Various hunt seat boarding/lesson stables, still trying to learn the Forward Seat when the ruling expert at that time was George Morris. I did not fit in. Got back to trail riding, got into riding in gloriously huge pastures (30+ acres?) in a barn whose owner/riding teacher had been started riding taking lessons for Gordon Wright, George Morris’s teacher. For a short while I though I had hit the jackpot but I was wrong. Since I worked 2nd shift I missed most of the regular lessons, I could not afford private lessons, but I did have fun schooling, galloping, jumping and trail riding my saint of a horse.
Then I saved up enough money so I could afford 3 months as a residential student at the North Fork School of Equitation run by Kay Russel, who promptly destroyed any idea I had that I was a decent rider. In turn she did make me a decent rider, and she was the first really, really good riding teacher I had in my life.
Then I saved up for my first Arabian, a weanling chesnut Sabino colt, after a lot of looking he was the best conformed Arab I could afford. Then I learned that colts DO NOT READ THE BOOKS, and I learned to have hair-trigger reflexes and I learned how to convince this colt that training was necessary. After gelding him he turned into a sweetie, then he got kicked in the elbow, hairline fracture, and a lot of my dreams went down the drain.
Then more weanlings, one a Paso Fino filly and my first Davenport Arabian (another chestnut sabino colt.) I never really “got anywhere” because my undiagnosed Multiple Sclerosis was getting worse and worse.
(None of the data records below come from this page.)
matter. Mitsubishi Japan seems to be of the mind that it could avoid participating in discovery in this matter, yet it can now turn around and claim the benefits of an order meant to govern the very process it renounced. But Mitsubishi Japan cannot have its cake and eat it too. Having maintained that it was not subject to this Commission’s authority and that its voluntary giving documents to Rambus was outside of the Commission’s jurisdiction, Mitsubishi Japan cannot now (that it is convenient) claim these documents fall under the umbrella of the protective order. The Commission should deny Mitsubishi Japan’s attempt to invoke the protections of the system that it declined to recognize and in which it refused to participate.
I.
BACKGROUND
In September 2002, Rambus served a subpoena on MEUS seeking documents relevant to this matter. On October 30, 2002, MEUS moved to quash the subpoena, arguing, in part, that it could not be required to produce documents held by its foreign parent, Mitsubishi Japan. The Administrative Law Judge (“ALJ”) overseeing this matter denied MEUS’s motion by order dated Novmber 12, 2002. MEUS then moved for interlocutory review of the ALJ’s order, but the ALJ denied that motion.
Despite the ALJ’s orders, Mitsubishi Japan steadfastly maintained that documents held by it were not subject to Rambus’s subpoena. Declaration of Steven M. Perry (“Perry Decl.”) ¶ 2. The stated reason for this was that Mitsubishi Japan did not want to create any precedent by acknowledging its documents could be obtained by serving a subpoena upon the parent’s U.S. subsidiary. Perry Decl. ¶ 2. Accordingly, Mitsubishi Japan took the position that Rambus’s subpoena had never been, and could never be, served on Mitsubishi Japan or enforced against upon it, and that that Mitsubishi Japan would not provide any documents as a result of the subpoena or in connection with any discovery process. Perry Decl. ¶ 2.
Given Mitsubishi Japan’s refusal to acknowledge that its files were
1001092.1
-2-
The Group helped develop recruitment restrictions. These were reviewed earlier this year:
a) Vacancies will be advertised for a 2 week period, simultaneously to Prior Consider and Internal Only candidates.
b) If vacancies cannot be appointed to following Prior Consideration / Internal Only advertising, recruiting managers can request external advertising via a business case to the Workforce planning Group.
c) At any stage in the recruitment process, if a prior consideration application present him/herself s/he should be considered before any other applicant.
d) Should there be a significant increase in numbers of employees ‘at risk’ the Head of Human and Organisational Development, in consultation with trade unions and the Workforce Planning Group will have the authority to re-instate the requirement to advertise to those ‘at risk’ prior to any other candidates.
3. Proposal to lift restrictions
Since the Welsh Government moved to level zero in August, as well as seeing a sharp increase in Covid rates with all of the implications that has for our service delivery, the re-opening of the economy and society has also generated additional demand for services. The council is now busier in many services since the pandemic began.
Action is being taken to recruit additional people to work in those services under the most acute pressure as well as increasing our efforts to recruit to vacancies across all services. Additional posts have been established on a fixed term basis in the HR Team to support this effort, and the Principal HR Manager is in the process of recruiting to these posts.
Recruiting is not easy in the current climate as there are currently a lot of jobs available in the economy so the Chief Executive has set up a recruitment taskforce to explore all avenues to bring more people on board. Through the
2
After a drunk driver in a big American car drove head-on into my little Ford Escort a lot more dreams died, it hurt me too bad to ride more than once a year for around 4 years. Luckily my horses remembered the training I had given them just fine–sometimes it was picking up where I left off several years before for a ride. My horses never let me down but they were getting older and older. This wreck triggered my MS though it took almost 9 years before I got diagnosed.
Nowadays I feel VERY LUCKY if life and the weather let me get one 30 minute riding lesson a week. My riding teacher is absolutely wonderful, even better than Kay Russell, the only other really good riding teacher I had in my life. She works with me being crippled with MS, and she uses me to help her lesson horses who for some reason do not fit or stop fitting into her lesson program. That is fine with me, I LOVE training horses, the minute when they finally understand the idea is so totally wonderful. I just walk and trot in the ring since my balance is so horrible I no longer feel safe on the trail. If I did not ride I probably would no longer be able to walk, a few times my riding teacher has witnessed me being barely able to walk to the ring, ride 30 min., then be able to walk securely without canes if necessary after I get off. My riding teacher now truly believes that riding horses, even just at a walk, is wonderful physical therapy for MS.
I get bored in the ring. To relieve my boredom and the boredom of my lesson horse I got into riding with a double bridle again. My riding teacher had never taught someone to ride with a double bridle so I have been educating her and training her horses with the double bridle.
The conversation with the horse with the double bridle bits right now is the only thing that keeps me from dying with boredom just riding in the ring. There is not much I can do in 30 min. once a week but I improve the horse’s contact, work on hand-leg aid coordination, train the horse to ever more subtle aids, and I still enjoy riding.
I hope I ride until the day I die.
Then I had my first son. The lady running the stable with the wonderful pastures did not adapt well to this (she herself had 4 kids, teenagers, but whatever.)